─── Passage to read ───
TRACE_DECLARE_INT_COUNTER(ZenDDC_Exist,			TEXT("ZenDDC Exist"));
TRACE_DECLARE_INT_COUNTER(ZenDDC_ExistHit,		TEXT("ZenDDC Exist Hit"));
TRACE_DECLARE_INT_COUNTER(ZenDDC_Get,			TEXT("ZenDDC Get"));
TRACE_DECLARE_INT_COUNTER(ZenDDC_GetHit,		TEXT("ZenDDC Get Hit"));
TRACE_DECLARE_INT_COUNTER(ZenDDC_Put,			TEXT("ZenDDC Put"));
TRACE_DECLARE_INT_COUNTER(ZenDDC_PutHit,		TEXT("ZenDDC Put Hit"));
TRACE_DECLARE_INT_COUNTER(ZenDDC_BytesReceived, TEXT("ZenDDC Bytes Received"));
TRACE_DECLARE_INT_COUNTER(ZenDDC_BytesSent,		TEXT("ZenDDC Bytes Sent"));

namespace zen {

	static bool IsSuccessCode(int64 ResponseCode)
	{
		return 200 <= ResponseCode && ResponseCode < 300;
	}

	enum class EContentType
	{
		Binary,
		CompactBinary,
		CompactBinaryPackage
	};

/**
 * Encapsulation for access token shared by all requests.
───
Problem set:
1) List every enumerator declared in the EContentType enum in the Zen DDC code.
2) In the Zen DDC code, which response codes does IsSuccessCode treat as a success?
3) Extend the Zen DDC code beyond its last line.
The material is not needed for what follows.
─── Records supplied ───
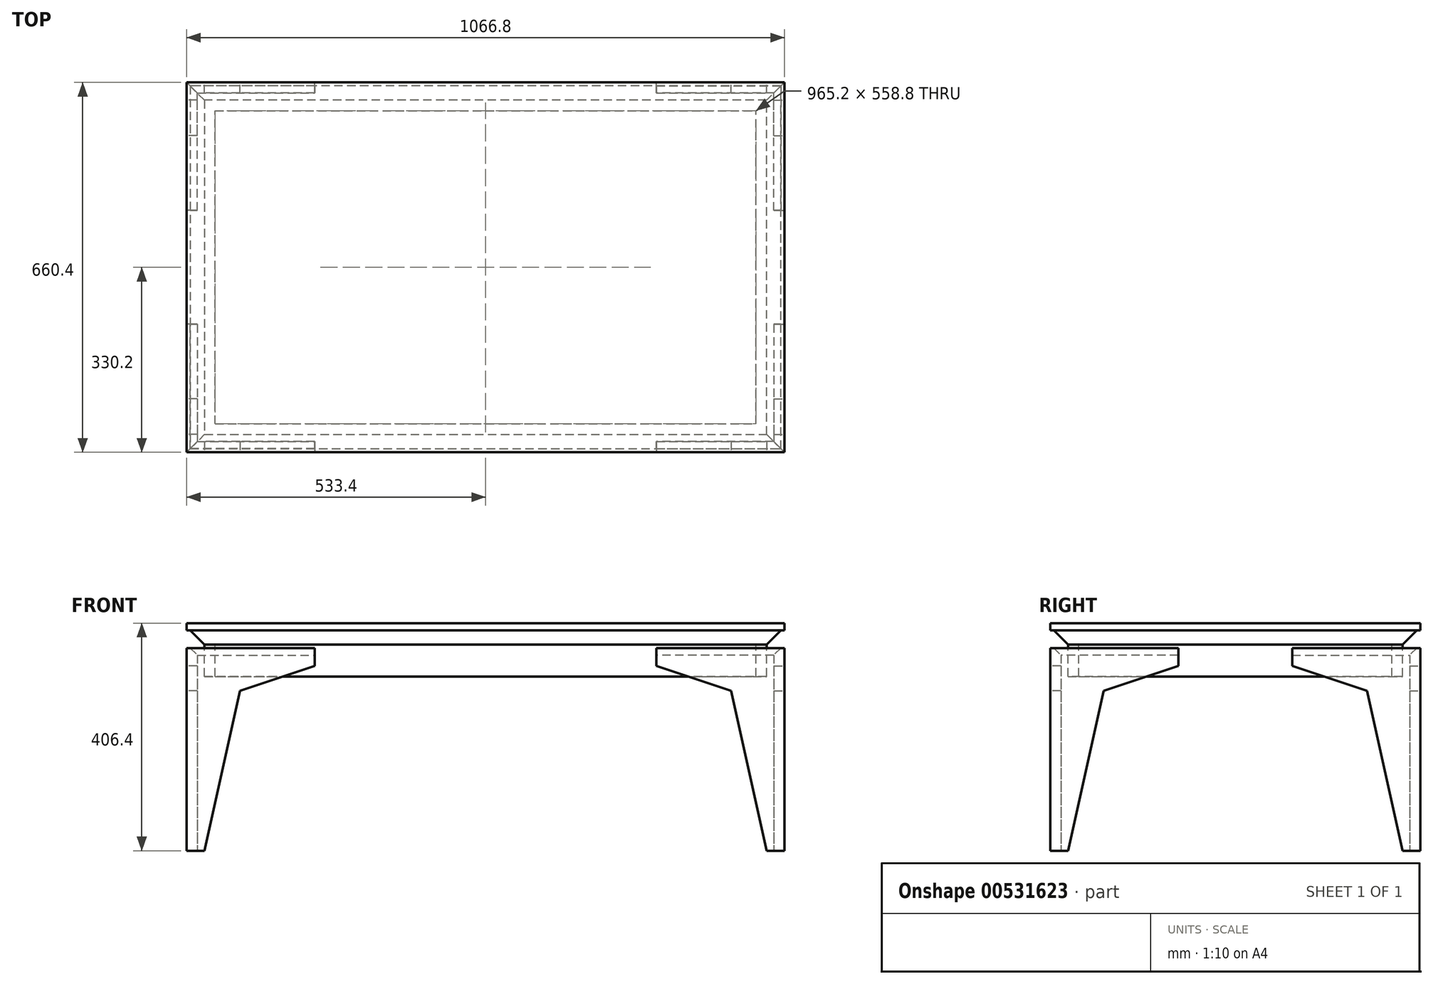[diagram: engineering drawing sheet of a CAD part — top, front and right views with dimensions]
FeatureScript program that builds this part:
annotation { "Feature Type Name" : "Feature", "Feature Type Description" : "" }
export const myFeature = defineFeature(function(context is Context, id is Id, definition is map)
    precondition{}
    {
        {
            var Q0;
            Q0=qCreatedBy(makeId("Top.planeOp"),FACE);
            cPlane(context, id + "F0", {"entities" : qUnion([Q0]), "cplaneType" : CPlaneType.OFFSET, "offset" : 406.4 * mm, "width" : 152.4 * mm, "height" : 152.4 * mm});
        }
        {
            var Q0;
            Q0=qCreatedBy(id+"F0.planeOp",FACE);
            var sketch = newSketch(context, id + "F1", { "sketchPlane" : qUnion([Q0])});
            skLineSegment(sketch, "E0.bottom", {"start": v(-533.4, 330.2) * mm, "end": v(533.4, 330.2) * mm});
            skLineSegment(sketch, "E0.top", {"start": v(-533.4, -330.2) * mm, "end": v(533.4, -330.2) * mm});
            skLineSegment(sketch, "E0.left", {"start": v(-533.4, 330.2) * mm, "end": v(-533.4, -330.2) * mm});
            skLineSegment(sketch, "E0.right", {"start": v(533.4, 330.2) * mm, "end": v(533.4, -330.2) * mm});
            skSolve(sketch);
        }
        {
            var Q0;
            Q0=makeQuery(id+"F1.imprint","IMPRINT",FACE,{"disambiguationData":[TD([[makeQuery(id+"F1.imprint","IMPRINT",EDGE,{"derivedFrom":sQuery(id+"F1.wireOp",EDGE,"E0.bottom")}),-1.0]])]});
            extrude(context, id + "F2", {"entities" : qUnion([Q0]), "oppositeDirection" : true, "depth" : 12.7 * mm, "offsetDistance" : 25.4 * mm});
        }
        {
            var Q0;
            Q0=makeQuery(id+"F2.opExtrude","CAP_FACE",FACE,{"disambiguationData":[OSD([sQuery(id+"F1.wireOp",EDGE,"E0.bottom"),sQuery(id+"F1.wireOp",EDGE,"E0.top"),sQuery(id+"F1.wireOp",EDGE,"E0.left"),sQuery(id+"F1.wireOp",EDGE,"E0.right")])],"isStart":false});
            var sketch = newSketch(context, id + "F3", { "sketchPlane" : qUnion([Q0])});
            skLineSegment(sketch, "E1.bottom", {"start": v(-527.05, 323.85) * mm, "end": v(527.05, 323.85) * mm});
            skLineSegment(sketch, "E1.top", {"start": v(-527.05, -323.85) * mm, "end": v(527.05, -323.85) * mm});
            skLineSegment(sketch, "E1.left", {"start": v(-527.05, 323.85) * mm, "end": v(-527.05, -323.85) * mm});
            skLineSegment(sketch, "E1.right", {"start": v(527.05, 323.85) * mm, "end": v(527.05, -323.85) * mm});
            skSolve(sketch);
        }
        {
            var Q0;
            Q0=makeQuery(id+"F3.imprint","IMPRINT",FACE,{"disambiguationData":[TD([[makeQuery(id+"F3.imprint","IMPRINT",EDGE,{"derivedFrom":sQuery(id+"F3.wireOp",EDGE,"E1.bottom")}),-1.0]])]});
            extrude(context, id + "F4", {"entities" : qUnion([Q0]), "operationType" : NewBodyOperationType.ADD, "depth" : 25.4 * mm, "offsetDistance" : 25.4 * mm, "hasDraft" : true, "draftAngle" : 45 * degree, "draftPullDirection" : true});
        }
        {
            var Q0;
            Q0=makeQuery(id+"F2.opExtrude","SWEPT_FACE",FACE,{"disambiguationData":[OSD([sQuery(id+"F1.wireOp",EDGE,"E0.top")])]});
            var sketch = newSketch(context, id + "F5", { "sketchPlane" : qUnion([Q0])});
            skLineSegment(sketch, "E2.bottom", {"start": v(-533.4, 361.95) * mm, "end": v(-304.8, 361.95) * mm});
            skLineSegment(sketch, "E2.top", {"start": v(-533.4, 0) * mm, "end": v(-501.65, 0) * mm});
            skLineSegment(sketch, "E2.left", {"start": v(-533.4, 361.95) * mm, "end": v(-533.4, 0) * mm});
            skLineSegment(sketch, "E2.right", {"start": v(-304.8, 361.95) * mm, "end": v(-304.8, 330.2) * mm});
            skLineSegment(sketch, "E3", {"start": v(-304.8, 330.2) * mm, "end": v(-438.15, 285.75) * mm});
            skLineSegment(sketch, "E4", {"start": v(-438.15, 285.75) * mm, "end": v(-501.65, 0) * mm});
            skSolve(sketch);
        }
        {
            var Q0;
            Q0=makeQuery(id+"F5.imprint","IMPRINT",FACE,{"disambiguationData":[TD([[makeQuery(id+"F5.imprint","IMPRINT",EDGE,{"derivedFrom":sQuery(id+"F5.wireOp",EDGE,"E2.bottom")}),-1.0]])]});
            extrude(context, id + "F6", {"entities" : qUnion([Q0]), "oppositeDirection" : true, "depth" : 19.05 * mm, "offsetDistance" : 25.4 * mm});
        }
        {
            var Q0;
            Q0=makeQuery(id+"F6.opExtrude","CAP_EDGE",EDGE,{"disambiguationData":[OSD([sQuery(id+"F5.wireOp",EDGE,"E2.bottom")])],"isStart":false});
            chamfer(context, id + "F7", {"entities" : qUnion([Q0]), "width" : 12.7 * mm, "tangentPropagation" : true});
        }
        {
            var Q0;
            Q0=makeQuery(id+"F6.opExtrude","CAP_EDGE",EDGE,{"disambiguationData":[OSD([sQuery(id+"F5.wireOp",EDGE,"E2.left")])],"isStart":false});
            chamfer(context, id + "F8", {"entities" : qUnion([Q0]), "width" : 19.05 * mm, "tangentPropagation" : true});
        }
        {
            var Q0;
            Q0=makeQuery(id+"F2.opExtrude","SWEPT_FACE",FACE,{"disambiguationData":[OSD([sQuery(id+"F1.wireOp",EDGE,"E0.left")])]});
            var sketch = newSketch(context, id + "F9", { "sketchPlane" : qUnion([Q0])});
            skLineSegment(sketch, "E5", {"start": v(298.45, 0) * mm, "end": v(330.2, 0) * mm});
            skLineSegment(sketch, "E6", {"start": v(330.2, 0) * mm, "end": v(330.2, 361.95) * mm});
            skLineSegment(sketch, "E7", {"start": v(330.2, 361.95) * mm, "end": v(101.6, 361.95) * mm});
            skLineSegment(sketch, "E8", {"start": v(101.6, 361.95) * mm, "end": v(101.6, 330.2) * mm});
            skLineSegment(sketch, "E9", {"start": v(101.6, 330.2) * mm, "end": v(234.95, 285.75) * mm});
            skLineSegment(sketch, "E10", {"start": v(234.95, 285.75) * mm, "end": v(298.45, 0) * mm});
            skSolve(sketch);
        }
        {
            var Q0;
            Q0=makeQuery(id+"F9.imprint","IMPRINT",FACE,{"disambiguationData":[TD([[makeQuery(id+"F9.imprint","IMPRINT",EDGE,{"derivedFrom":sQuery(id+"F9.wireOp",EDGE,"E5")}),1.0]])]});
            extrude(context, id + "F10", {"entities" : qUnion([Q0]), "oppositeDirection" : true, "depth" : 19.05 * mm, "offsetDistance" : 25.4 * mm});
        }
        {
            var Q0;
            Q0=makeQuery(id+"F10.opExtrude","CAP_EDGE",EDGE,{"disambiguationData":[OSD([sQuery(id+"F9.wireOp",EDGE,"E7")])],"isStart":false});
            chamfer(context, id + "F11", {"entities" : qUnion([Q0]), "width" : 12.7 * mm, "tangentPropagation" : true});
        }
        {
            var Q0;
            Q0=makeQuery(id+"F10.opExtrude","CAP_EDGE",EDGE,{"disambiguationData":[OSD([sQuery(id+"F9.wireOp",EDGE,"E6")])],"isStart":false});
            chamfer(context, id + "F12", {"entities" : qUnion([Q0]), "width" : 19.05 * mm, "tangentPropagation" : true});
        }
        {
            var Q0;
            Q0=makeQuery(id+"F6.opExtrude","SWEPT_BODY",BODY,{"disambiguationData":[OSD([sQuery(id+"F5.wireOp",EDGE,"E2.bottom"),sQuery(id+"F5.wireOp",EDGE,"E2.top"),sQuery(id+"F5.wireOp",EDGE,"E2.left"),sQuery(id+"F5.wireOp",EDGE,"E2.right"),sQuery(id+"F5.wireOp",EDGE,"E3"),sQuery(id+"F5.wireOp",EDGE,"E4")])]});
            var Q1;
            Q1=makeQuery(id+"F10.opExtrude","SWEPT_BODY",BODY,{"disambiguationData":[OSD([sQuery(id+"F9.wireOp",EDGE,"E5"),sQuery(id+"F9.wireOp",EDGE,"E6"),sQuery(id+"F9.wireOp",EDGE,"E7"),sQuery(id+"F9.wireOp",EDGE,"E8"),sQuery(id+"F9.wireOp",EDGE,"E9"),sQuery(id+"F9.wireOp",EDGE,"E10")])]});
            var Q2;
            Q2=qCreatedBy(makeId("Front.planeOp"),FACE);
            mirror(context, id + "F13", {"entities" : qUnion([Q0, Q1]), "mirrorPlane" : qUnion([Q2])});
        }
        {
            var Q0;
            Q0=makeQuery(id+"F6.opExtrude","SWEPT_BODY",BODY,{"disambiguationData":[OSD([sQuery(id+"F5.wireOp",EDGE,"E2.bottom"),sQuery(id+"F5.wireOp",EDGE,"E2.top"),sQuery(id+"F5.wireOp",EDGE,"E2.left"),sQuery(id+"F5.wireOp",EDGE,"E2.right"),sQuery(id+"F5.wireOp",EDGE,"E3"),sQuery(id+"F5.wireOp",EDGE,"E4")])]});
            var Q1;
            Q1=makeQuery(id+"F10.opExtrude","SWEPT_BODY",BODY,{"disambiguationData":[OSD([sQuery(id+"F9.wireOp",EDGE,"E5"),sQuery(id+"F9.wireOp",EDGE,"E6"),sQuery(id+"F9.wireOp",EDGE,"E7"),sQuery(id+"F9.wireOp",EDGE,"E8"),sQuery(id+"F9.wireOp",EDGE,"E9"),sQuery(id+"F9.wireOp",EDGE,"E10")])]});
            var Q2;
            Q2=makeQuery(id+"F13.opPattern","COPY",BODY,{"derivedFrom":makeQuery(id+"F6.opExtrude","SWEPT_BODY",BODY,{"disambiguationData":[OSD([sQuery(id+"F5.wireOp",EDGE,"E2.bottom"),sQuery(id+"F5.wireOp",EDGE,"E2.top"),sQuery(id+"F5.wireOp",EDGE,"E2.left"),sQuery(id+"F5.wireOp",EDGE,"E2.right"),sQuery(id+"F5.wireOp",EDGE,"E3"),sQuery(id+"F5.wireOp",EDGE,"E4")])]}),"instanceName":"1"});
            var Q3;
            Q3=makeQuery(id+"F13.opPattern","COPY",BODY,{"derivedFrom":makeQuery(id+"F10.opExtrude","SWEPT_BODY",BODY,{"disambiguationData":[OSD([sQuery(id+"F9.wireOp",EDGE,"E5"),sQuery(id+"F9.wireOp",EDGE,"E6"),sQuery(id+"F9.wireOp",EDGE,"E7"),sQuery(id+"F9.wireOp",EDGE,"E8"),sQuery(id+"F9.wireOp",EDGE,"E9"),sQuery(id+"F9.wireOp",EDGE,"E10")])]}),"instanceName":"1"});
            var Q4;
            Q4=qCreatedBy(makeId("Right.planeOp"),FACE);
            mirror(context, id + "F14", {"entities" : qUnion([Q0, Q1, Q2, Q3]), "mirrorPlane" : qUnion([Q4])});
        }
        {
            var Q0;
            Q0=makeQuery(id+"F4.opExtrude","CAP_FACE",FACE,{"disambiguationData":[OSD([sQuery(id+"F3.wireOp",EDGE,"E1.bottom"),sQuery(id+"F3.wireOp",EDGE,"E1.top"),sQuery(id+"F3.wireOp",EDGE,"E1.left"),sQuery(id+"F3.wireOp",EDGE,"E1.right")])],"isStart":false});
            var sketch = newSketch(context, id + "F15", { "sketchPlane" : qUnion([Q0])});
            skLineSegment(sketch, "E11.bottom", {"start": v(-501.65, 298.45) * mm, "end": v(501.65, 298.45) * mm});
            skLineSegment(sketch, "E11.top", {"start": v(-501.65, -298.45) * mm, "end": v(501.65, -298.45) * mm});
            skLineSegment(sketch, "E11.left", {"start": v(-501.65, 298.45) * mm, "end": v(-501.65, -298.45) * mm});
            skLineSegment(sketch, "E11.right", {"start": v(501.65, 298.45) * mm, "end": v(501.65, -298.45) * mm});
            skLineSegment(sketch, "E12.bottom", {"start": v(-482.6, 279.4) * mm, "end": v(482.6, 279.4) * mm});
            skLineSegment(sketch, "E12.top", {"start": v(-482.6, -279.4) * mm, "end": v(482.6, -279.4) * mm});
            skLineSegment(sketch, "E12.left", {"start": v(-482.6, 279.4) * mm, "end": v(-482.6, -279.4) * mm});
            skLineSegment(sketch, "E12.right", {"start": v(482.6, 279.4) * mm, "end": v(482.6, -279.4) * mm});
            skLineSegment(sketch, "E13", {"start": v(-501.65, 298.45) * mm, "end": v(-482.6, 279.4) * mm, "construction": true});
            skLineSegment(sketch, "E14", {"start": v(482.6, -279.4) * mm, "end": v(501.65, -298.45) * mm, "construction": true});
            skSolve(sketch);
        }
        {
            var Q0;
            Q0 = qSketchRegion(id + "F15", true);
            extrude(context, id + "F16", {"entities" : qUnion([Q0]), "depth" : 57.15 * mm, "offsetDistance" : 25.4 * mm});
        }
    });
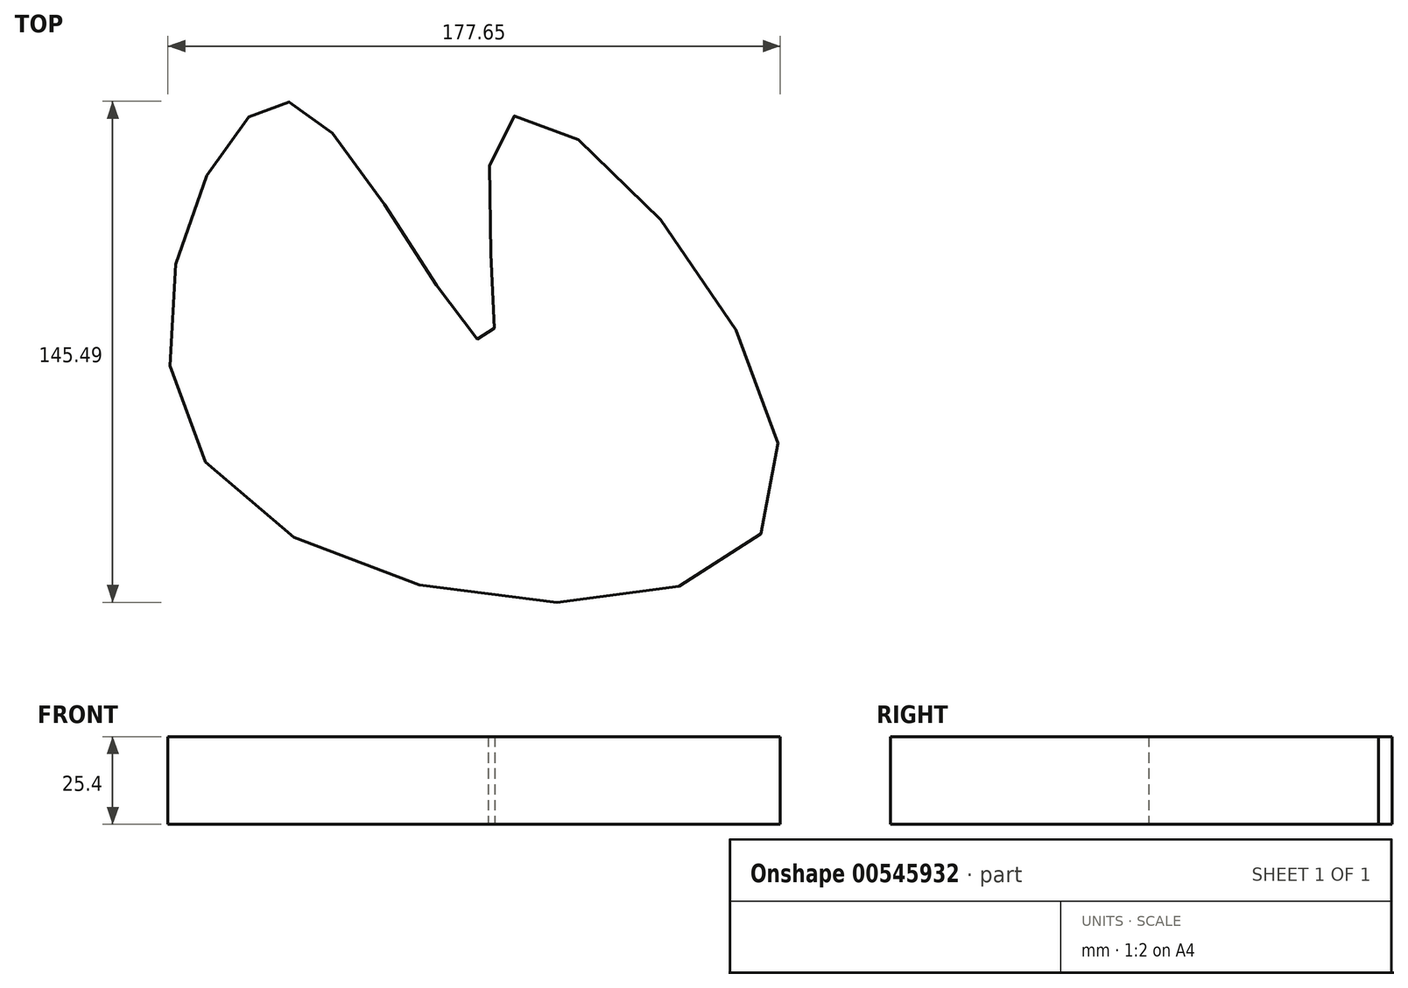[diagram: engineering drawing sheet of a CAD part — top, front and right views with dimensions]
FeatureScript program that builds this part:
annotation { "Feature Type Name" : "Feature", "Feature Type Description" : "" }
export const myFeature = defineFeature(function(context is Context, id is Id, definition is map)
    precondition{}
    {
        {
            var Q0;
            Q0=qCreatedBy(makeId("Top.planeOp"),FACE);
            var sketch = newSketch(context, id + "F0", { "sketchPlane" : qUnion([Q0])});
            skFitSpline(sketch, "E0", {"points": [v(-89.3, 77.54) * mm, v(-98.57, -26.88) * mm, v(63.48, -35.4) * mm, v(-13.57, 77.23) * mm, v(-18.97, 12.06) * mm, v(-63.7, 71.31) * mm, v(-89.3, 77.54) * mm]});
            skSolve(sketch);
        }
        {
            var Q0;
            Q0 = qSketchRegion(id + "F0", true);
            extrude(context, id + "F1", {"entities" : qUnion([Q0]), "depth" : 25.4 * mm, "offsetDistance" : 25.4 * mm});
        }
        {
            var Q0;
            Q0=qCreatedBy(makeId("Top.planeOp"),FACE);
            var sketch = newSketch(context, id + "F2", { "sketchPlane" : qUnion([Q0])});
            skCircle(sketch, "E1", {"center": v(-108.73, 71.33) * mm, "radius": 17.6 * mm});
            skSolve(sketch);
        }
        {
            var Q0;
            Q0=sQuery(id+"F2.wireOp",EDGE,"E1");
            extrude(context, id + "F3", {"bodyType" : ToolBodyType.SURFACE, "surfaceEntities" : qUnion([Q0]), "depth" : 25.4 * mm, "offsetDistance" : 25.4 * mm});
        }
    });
───
Solved problems:
1) Binary, CompactBinary, CompactBinaryPackage

2) Codes of at least 200 and below 300.

3)
 */

	/**
	 * Minimal HTTP request type wrapping CURL without the need for managers. This request
	 * is written to allow reuse of request objects, in order to allow connections to be reused.
	 *
	 * CURL has a global library initialization (curl_global_init). We rely on this happening in
	 * the Online/HTTP library which is a dependency on this module.
	 */
	class FRequest
	{
	public:
		/**
		 * Supported request verbs
		 */
		enum RequestVerb
		{
			Get,
			Put,
			Post,
			PostJson,
			Delete,
			Head
		};

		/**
		 * Convenience result type interpreted from HTTP response code.
		 */
		enum Result
		{
			Success,
			Failed,
			FailedTimeout
		};

		FRequest(const TCHAR* InDomain, bool bInLogErrors)
			: bLogErrors(bInLogErrors)
			, Domain(InDomain)
		{
			Curl = curl_easy_init();
			Reset();
		}

		~FRequest()
		{
			curl_easy_cleanup(Curl);
		}

		/**
		 * Resets all options on the request except those that should always be set.
		 */
		void Reset()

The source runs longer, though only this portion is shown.